Here's What Life Might Look Like on Another 'Strange Rock'

If humans ever find aliens, chances are that those otherworldly organisms will look nothing like us, but they may bear a closer resemblance to some of our simpler Earthly neighbors: microbes.

That's the idea discussed on a new episode of National Geographic's "One Strange Rock," in which astronauts explain why the search for extraterrestrial intelligence may be better off focusing on finding less-intelligent life-forms out in the universe.

We shouldn't expect to find "the bipedal character that looks very humanoid just walking through the door and saying, 'Hey, I evolved on a different planet, and there are a whole bunch of us around,'" retired NASA astronaut and physician Mae Jemison says in the episode. "But do I think simple life exists in other places? Absolutely." [The 6 Most Likely Places to Find Alien Life]

These dazzling tentacles may look like alien appendages, but they belong to an Earthly creature known as the Portuguese man-of-war. What looks like a jellyfish is actually a colony of small organisms known as polyps. (Image credit: National Geographic)

For most of Earth's 4-billion-year history as a life-sustaining planet, single-celled microbes were the only living things on our planet. Multicellular organisms like plants and animals only began to evolve some 600 million years ago. Homo sapiens have walked on Earth only for the past 300,000 years or so, and industrial civilizations have been around for only about 300 years.

Input rows |
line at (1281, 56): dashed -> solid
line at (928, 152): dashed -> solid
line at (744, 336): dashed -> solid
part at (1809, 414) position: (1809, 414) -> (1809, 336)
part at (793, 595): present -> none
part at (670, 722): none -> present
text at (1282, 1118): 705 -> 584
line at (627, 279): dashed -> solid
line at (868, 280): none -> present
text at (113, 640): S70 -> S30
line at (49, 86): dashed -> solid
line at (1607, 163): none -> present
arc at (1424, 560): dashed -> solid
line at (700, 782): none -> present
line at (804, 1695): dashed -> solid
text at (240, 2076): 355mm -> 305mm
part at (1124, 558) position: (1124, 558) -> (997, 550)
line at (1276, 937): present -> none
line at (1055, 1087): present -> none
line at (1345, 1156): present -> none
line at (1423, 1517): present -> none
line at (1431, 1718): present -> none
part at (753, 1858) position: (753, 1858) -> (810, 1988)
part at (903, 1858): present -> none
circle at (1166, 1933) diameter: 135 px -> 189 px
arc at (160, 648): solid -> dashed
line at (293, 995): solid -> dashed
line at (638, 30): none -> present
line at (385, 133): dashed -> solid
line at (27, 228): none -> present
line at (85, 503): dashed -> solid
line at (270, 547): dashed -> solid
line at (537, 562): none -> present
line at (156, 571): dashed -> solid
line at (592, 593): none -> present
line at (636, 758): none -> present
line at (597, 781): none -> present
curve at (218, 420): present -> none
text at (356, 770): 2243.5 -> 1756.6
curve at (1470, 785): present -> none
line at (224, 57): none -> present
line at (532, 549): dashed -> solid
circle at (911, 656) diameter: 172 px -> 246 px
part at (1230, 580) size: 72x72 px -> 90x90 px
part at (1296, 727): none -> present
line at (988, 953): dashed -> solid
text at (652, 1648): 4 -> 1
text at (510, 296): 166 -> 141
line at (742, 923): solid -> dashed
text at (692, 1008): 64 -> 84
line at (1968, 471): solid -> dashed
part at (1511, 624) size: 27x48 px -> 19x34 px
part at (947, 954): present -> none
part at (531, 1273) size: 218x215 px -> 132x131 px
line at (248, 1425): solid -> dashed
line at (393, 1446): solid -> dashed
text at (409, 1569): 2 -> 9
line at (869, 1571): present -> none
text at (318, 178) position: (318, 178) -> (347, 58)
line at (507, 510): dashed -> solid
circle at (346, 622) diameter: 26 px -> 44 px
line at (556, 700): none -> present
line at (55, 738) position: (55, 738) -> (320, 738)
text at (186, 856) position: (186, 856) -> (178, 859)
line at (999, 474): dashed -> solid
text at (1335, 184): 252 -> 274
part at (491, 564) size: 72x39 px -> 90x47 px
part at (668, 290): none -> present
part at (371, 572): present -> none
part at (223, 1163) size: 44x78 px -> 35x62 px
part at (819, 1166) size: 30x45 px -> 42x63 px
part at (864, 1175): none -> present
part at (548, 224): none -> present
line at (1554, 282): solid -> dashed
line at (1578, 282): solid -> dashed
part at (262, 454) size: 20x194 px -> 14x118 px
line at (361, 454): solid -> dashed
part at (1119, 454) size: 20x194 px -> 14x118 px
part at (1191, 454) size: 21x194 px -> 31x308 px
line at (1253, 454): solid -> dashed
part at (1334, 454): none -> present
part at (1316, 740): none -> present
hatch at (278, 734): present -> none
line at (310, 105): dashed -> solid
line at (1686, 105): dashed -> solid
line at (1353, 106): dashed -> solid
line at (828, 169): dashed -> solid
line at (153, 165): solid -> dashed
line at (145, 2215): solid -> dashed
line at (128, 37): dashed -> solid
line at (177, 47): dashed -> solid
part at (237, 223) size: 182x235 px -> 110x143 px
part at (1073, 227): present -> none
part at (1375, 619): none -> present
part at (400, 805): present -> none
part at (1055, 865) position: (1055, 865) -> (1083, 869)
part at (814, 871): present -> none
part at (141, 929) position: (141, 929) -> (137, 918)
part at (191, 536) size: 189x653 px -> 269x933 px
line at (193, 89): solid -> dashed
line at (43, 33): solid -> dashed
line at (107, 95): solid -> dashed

Set of tasks |
A - Decide whether each statement agrees with the alien life article. Answer yes or no for each, and quote the exact words of the article that settle it.
(i) Mae Jemison is described as a retired NASA astronaut and physician.
(ii) The Portuguese man-of-war is a single jellyfish.
(iii) Multicellular organisms began to evolve about 300,000 years ago.
B - Please render the listing as a JSON list of strings, one string per line and with blank lines omitted. Cover only the lines from its start through the line containing "line at (1055, 1087): present -> none", with both ends included.

Solved tasks |
A -
(i) Yes: "retired NASA astronaut and physician Mae Jemison"
(ii) No: "What looks like a jellyfish is actually a colony of small organisms known as polyps."
(iii) No: "Multicellular organisms like plants and animals only began to evolve some 600 million years ago."

B -
[
  "line at (1281, 56): dashed -> solid",
  "line at (928, 152): dashed -> solid",
  "line at (744, 336): dashed -> solid",
  "part at (1809, 414) position: (1809, 414) -> (1809, 336)",
  "part at (793, 595): present -> none",
  "part at (670, 722): none -> present",
  "text at (1282, 1118): 705 -> 584",
  "line at (627, 279): dashed -> solid",
  "line at (868, 280): none -> present",
  "text at (113, 640): S70 -> S30",
  "line at (49, 86): dashed -> solid",
  "line at (1607, 163): none -> present",
  "arc at (1424, 560): dashed -> solid",
  "line at (700, 782): none -> present",
  "line at (804, 1695): dashed -> solid",
  "text at (240, 2076): 355mm -> 305mm",
  "part at (1124, 558) position: (1124, 558) -> (997, 550)",
  "line at (1276, 937): present -> none",
  "line at (1055, 1087): present -> none"
]